• **THE TASKS**
1) In the kernel patch excerpt, which source file does the patch modify?
2) In the kernel patch excerpt, rewrite the part starting at "diff --git a/drivers/pci/vpd.c" and ending at "the PCI_CLASS_BRIDGE_PCI class.", replacing "quirk_blacklist_vpd" with "quirk_denylist_vpd".
3) According to the kernel patch excerpt, why is the quirk for the Amazon Annapurna Labs 0x0031 device ID registered for the PCI_CLASS_BRIDGE_PCI class?

• **TEXT EXTRACT**
· · ·

01:00.0 Ethernet controller: Intel Corporation 82599ES 10-Gigabit SFI/SFP+ Network Connection (rev 01)
01:00.1 Ethernet controller: Intel Corporation 82599ES 10-Gigabit SFI/SFP+ Network Connection (rev 01)
I modified the test patch accordingly, could you please test again?
---
drivers/pci/vpd.c | 1 +
1 file changed, 1 insertion(+)
diff --git a/drivers/pci/vpd.c b/drivers/pci/vpd.c
index 517789205..fc92e880e 100644
--- a/drivers/pci/vpd.c
+++ b/drivers/pci/vpd.c
@@ -540,6 +540,7 @@ DECLARE_PCI_FIXUP_HEADER(PCI_VENDOR_ID_LSI_LOGIC, 0x002f, quirk_blacklist_vpd);
DECLARE_PCI_FIXUP_HEADER(PCI_VENDOR_ID_LSI_LOGIC, 0x005d, quirk_blacklist_vpd);
DECLARE_PCI_FIXUP_HEADER(PCI_VENDOR_ID_LSI_LOGIC, 0x005f, quirk_blacklist_vpd);
DECLARE_PCI_FIXUP_HEADER(PCI_VENDOR_ID_ATTANSIC, PCI_ANY_ID, quirk_blacklist_vpd);
+DECLARE_PCI_FIXUP_HEADER(PCI_VENDOR_ID_INTEL, 0x10fb, quirk_blacklist_vpd);
/*
* The Amazon Annapurna Labs 0x0031 device id is reused for other non Root Port
* device types, so the quirk is registered for the PCI_CLASS_BRIDGE_PCI class.

· · ·

• **INFORMATION PROVIDED**
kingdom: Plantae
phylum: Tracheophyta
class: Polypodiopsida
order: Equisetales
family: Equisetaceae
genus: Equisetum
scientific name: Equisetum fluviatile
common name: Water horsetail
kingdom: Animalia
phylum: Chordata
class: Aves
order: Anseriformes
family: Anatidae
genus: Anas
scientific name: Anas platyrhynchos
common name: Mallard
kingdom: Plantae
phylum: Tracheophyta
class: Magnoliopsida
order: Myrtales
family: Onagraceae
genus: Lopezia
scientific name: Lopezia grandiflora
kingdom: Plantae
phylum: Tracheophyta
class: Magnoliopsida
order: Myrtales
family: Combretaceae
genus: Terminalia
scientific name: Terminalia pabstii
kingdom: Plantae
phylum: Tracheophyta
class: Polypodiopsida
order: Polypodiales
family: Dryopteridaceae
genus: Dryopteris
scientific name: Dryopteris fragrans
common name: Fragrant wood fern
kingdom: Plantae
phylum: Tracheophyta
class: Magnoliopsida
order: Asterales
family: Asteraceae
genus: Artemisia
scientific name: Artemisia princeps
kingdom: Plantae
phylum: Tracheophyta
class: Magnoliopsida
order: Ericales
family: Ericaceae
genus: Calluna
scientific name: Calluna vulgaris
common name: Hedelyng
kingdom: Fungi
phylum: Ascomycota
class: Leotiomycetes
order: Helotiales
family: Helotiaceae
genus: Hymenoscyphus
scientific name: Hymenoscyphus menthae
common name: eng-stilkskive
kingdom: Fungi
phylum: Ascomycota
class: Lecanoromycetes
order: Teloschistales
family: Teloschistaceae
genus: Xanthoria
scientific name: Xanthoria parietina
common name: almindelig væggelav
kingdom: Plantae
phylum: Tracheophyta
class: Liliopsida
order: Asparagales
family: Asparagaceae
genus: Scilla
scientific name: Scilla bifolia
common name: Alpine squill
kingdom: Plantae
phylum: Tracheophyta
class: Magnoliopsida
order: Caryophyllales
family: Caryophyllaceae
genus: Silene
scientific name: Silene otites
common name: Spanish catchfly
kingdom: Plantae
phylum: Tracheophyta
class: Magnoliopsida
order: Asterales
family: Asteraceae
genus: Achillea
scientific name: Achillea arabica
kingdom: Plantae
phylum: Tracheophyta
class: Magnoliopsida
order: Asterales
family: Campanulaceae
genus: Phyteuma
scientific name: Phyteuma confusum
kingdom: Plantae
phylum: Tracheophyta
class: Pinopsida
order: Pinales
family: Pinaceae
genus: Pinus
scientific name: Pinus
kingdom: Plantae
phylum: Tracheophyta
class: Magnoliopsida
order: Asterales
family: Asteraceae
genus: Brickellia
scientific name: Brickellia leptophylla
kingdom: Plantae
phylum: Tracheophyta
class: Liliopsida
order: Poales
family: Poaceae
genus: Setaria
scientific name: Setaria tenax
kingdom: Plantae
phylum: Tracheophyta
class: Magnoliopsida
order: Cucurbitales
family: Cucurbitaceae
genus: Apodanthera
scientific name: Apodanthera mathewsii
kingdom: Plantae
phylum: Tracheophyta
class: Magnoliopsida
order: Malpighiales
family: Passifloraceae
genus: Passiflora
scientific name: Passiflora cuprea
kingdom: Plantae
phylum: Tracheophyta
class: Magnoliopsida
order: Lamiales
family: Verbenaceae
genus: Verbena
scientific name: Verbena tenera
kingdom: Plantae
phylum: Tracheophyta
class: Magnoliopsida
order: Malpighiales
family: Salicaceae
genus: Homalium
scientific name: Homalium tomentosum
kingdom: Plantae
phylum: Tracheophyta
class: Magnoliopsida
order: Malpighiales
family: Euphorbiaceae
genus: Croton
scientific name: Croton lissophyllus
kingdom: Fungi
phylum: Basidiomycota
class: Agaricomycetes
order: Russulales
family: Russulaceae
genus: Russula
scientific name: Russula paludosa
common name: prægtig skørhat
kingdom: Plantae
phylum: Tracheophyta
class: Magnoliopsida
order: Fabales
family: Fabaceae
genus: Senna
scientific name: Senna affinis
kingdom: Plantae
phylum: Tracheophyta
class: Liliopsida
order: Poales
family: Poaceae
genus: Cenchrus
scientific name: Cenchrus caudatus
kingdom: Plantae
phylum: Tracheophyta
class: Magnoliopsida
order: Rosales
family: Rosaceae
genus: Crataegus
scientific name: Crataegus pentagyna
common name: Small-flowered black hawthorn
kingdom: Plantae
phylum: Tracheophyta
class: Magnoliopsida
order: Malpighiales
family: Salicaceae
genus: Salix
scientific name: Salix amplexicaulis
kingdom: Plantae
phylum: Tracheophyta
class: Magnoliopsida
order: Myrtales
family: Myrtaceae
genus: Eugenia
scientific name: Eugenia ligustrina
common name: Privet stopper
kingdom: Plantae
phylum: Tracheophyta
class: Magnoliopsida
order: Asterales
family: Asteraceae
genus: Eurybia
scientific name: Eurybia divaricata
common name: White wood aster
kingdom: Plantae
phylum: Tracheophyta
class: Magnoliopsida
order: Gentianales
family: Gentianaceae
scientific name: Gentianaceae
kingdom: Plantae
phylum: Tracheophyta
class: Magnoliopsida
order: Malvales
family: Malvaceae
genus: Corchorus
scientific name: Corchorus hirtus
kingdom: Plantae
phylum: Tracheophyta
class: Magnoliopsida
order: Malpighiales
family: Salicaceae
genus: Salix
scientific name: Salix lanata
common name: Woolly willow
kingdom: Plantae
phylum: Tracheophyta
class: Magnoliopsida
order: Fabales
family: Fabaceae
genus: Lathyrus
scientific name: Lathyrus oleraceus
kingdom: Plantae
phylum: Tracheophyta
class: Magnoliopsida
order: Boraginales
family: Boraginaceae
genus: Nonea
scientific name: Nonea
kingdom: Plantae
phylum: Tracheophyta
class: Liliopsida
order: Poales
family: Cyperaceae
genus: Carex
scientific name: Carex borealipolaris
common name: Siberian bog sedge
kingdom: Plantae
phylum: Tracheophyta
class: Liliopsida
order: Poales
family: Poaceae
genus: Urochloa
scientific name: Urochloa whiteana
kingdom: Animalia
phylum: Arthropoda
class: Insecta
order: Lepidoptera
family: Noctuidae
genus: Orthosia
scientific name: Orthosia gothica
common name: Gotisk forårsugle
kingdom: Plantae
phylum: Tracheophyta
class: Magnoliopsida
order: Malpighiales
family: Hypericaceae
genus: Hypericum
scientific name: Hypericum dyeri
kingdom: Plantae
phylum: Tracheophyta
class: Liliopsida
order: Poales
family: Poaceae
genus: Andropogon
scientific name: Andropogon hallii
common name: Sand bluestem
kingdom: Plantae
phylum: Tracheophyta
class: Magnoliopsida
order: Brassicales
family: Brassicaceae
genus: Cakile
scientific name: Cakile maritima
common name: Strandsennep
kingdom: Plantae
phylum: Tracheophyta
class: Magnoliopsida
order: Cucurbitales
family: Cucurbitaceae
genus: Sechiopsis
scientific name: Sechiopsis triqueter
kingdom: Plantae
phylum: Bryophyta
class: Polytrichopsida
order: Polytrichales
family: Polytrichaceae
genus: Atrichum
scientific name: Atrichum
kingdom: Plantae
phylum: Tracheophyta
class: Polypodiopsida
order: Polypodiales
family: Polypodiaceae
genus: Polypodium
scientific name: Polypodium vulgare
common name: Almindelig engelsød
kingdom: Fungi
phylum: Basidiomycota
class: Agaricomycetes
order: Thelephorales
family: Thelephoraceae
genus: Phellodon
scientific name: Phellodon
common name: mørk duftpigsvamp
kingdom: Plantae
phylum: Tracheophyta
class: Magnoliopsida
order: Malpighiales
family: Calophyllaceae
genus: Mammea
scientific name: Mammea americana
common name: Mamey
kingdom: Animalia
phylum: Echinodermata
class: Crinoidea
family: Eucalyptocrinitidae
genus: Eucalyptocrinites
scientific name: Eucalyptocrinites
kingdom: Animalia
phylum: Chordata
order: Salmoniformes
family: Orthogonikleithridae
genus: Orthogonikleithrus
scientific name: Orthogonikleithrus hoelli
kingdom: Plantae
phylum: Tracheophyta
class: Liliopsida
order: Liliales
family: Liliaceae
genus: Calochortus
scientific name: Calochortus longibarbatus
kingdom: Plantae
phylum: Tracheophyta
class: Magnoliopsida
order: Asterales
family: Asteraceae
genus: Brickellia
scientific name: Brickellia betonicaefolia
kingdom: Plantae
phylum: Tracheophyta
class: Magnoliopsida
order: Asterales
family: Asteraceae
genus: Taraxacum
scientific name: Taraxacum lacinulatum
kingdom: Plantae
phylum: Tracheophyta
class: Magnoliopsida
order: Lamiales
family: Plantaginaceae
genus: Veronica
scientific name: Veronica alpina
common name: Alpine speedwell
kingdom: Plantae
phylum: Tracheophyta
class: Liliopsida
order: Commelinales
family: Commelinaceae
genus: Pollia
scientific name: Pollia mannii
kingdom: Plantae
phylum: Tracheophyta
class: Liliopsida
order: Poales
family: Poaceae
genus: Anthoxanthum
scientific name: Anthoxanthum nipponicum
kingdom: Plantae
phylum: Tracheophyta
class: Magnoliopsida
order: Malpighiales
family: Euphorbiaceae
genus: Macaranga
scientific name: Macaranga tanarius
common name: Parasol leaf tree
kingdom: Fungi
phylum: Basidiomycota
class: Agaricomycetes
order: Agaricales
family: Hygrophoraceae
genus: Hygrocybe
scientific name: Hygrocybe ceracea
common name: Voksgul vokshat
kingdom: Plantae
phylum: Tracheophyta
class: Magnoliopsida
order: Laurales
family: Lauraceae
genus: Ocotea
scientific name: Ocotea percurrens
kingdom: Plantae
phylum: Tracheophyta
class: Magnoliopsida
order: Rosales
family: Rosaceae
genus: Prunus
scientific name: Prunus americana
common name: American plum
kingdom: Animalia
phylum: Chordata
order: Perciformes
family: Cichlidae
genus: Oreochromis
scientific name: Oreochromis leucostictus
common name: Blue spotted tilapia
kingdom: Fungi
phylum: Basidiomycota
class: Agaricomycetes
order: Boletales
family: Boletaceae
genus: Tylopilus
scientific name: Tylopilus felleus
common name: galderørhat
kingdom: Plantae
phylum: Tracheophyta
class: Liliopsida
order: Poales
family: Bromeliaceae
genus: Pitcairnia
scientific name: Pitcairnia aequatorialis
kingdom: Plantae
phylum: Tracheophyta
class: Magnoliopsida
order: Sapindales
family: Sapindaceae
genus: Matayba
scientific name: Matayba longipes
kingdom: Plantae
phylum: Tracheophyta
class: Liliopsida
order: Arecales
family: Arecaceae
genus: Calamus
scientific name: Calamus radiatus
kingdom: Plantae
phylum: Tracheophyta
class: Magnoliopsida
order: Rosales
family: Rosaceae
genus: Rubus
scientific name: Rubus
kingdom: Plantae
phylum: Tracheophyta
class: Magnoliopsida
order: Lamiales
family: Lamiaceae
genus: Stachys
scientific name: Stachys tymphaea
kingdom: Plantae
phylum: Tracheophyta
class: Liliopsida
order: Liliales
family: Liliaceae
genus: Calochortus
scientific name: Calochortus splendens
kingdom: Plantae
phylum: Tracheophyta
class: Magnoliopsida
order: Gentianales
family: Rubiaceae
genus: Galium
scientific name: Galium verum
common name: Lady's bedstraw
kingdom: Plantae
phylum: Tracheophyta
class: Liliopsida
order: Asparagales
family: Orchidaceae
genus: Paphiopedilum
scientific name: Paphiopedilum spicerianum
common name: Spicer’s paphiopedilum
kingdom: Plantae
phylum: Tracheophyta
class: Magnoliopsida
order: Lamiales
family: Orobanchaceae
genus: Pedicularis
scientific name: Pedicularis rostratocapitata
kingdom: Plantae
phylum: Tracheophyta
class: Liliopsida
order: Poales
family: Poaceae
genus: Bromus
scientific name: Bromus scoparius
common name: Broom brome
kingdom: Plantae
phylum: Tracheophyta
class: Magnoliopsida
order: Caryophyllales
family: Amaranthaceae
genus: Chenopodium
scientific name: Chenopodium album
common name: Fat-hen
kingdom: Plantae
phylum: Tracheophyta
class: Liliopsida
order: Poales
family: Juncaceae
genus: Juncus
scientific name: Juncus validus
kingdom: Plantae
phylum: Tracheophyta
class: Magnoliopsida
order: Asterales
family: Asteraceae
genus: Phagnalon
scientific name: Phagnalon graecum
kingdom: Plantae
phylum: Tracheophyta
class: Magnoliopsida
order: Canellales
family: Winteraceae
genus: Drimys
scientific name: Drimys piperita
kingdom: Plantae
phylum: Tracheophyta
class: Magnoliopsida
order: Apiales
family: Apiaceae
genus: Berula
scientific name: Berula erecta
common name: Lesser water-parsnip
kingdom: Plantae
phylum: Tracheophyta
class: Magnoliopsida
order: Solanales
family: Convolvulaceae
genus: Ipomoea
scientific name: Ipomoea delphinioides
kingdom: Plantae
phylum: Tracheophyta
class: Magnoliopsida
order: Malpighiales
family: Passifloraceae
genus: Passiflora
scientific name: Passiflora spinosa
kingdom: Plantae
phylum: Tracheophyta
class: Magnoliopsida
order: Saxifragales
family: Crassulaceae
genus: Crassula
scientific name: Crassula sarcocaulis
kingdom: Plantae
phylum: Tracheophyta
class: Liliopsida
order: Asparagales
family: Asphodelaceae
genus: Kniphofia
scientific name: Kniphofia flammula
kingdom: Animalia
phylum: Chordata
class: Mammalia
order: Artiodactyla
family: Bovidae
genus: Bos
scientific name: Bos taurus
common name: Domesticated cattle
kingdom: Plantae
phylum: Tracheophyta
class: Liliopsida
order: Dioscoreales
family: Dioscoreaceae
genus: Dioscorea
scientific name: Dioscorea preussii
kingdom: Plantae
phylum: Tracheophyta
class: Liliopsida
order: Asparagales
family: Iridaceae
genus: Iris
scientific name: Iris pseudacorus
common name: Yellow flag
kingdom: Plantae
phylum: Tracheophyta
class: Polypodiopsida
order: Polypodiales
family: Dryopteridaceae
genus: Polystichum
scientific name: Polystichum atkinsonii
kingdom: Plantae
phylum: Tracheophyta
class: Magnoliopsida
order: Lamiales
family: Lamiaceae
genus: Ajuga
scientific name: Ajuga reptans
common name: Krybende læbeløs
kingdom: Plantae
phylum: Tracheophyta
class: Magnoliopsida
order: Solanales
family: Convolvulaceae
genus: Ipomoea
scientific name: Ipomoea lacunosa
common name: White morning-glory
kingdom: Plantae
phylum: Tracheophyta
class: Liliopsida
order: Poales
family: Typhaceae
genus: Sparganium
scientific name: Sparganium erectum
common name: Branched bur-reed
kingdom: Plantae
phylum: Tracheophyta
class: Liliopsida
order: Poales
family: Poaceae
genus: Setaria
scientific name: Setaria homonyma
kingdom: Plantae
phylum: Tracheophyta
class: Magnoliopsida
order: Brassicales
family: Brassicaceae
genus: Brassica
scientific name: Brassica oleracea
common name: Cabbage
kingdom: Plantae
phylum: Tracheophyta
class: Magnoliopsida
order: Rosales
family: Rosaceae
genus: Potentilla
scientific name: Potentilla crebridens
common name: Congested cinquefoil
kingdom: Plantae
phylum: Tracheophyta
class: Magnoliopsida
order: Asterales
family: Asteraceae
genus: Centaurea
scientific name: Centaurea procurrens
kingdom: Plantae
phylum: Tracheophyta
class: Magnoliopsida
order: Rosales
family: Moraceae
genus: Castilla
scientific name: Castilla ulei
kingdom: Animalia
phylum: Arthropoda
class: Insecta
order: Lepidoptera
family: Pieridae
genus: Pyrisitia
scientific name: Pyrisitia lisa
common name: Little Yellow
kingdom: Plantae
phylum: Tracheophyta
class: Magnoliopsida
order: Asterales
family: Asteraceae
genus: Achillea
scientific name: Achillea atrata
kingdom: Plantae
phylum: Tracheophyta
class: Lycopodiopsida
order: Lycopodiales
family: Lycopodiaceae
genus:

· · ·

• **ANSWERS FOR THE TASKS**
1) drivers/pci/vpd.c

2)
diff --git a/drivers/pci/vpd.c b/drivers/pci/vpd.c
index 517789205..fc92e880e 100644
--- a/drivers/pci/vpd.c
+++ b/drivers/pci/vpd.c
@@ -540,6 +540,7 @@ DECLARE_PCI_FIXUP_HEADER(PCI_VENDOR_ID_LSI_LOGIC, 0x002f, quirk_denylist_vpd);
DECLARE_PCI_FIXUP_HEADER(PCI_VENDOR_ID_LSI_LOGIC, 0x005d, quirk_denylist_vpd);
DECLARE_PCI_FIXUP_HEADER(PCI_VENDOR_ID_LSI_LOGIC, 0x005f, quirk_denylist_vpd);
DECLARE_PCI_FIXUP_HEADER(PCI_VENDOR_ID_ATTANSIC, PCI_ANY_ID, quirk_denylist_vpd);
+DECLARE_PCI_FIXUP_HEADER(PCI_VENDOR_ID_INTEL, 0x10fb, quirk_denylist_vpd);
/*
* The Amazon Annapurna Labs 0x0031 device id is reused for other non Root Port
* device types, so the quirk is registered for the PCI_CLASS_BRIDGE_PCI class.

3) The 0x0031 device ID is also used for other device types that are not Root Ports. Registering the quirk for the PCI_CLASS_BRIDGE_PCI class limits it to the intended devices.